Stanley Fish

A generally pleasant day gave me two moments of particular pleasure and I’ll try to figure out whether there was any relation between them as I go along. (I couldn’t come up with one.) The first came to me as I was reading through the journal Heterodoxy, which describes itself as offering “articles and animadversions on political correctness and other follies.” Its editor and creator is David Horowitz, one of those ‘60s lefties who has turned on his former views with a vengeance and, accordingly, is now doling out vengeance to anyone who says anything that he might have said in 1964. What caught my attention this time is a long piece discussing the many times conservative students, and especially conservative students who work on campus conservative newspapers (usually not really campus newspapers since their funding comes from wealthy outside foundations), are disdained, mistreated, loathed, ignored, and even threatened. (Poor babies!) In the course of the piece, its author winds around to the founding of the Duke Review in 1989, a time, he says, that marked a “low point” on the campus because “Stanley Fish, the communist English professor, was in top form” and was “gutting the English department” by bringing in “revisionists such as Henry Louis Gates and Frederic Jameson.” This is so looney tunes that I hardly know what to say, but I will say a couple of things. (Actually, it turns out, four.) First, Jameson and I were hired in the same year so I couldn’t have brought him in. Second, the correct spelling of his first name is “Fredric.” Third, I did hire Henry Louis Gates and would certainly do it again today if I thought I had the remotest chance of succeeding. And fourth, the idea that you gut a department by bringing in Fredric Jameson and Henry Louis Gates–two guys who will certainly merit chapters of their own when the history of 20th-century scholarship is written–is truly bizarre; it is easy to think of hundreds of departments that would line up for the chance to gut themselves in that way. I won’t even bother with the “communist” bit.

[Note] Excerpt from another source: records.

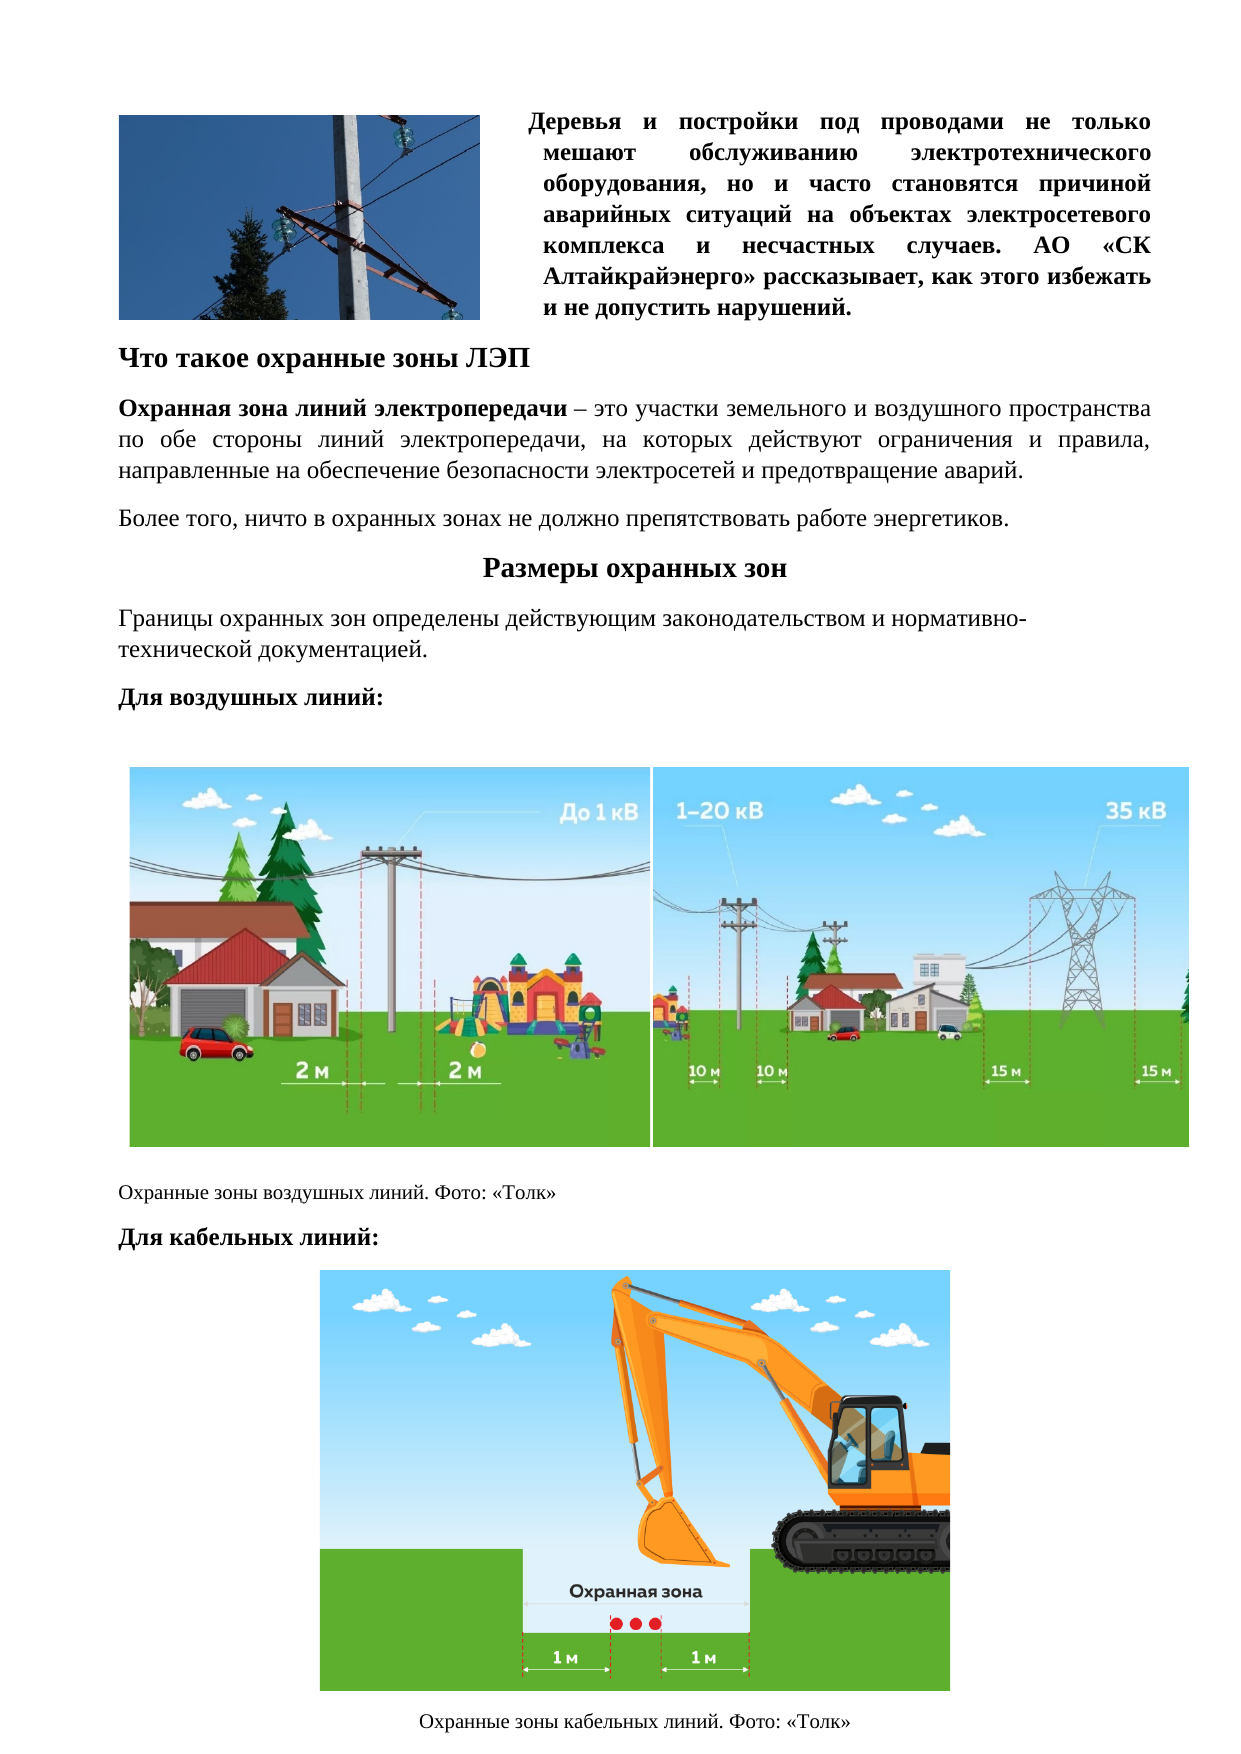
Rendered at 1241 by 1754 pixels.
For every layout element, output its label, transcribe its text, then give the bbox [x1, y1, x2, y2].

text Для кабельных линий: [118, 1222, 1152, 1251]
picture [319, 1270, 951, 1691]
text Охранные зоны воздушных линий. Фото: «Толк» [118, 776, 1152, 1204]
text Более того, ничто в охранных зонах не должно препятствовать работе энергетиков. [118, 503, 1152, 531]
text Размеры охранных зон [118, 550, 1152, 584]
text Что такое охранные зоны ЛЭП [118, 340, 1152, 373]
text Границы охранных зон определены действующим законодательством и нормативно-технической документацией. [118, 603, 1152, 663]
picture [128, 767, 650, 1146]
text Деревья и постройки под проводами не только мешают обслуживанию электротехнического оборудования, но и часто становятся причиной аварийных ситуаций на объектах электросетевого комплекса и несчастных случаев. АО «СК Алтайкрайэнерго» рассказывает, как этого избежать и не допустить нарушений. [148, 106, 1152, 321]
picture [117, 115, 480, 319]
text Охранные зоны кабельных линий. Фото: «Толк» [118, 1709, 1152, 1733]
text Для воздушных линий: [118, 682, 1152, 711]
picture [651, 767, 1189, 1146]
text Охранная зона линий электропередачи – это участки земельного и воздушного пространства по обе стороны линий электропередачи, на которых действуют ограничения и правила, направленные на обеспечение безопасности электросетей и предотвращение аварий. [118, 393, 1152, 484]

The other moment of pleasure came to me when I was listening to a lecture by a job candidate, a statistician so sophisticated that I barely understood a word he was saying until he turned his attention to the thesis of another scholar. So and so, he said, says this, “but then he caveats it all over the place.” Here was a double pleasure: first, in hearing someone transform a noun into a verb at once casually and effectively (everyone understood what he meant; so and so said something, but then qualified it so many ways that the assertion became exceedingly thin); but second, and even more pleasurable, a recognition that this wonderful piece of grammatically wayward prose accurately named what scholars in every discipline routinely do. We hazard a bold assertion and then we surround it with reservations, footnotes, acknowledgments of alternative hypotheses, and other varieties of waffling and weaseling. In short, we caveat it all over the place. In the space of about 20 seconds, I became so enamored of this phrase that I decided to invent a new school of criticism, the caveat-it-all-over-the-place school, already of course the school every one of us belongs to, but not yet, till this moment, properly labeled.

In between these two moments has been the usual administrative day, made up largely of meetings. First, a breakfast meeting on a matter so delicate and political that I cannot identify it here. Second, a meeting with another dean to discuss teacher education and the state of writing instruction on the campus. Third, a meeting with a colleague to discuss the progress of two search committees. Fourth, a meeting of a committee charged with overseeing the redoing of the plaza in front of my building; here much talk of soil borings, timelines, excavation with relation to underground tunnels, and most insistently, charettes (don’t ask me what a charette is; someone told me but I still don’t know). Fifth, interviews with two job candidates, usually the most fun part of any day because you are likely actually to learn something.

That’s the end of the day and the end of the week of diaries and the beginning of a week in which I and a host of others will be celebrating my wife’s birthday. A good way to start the millennium.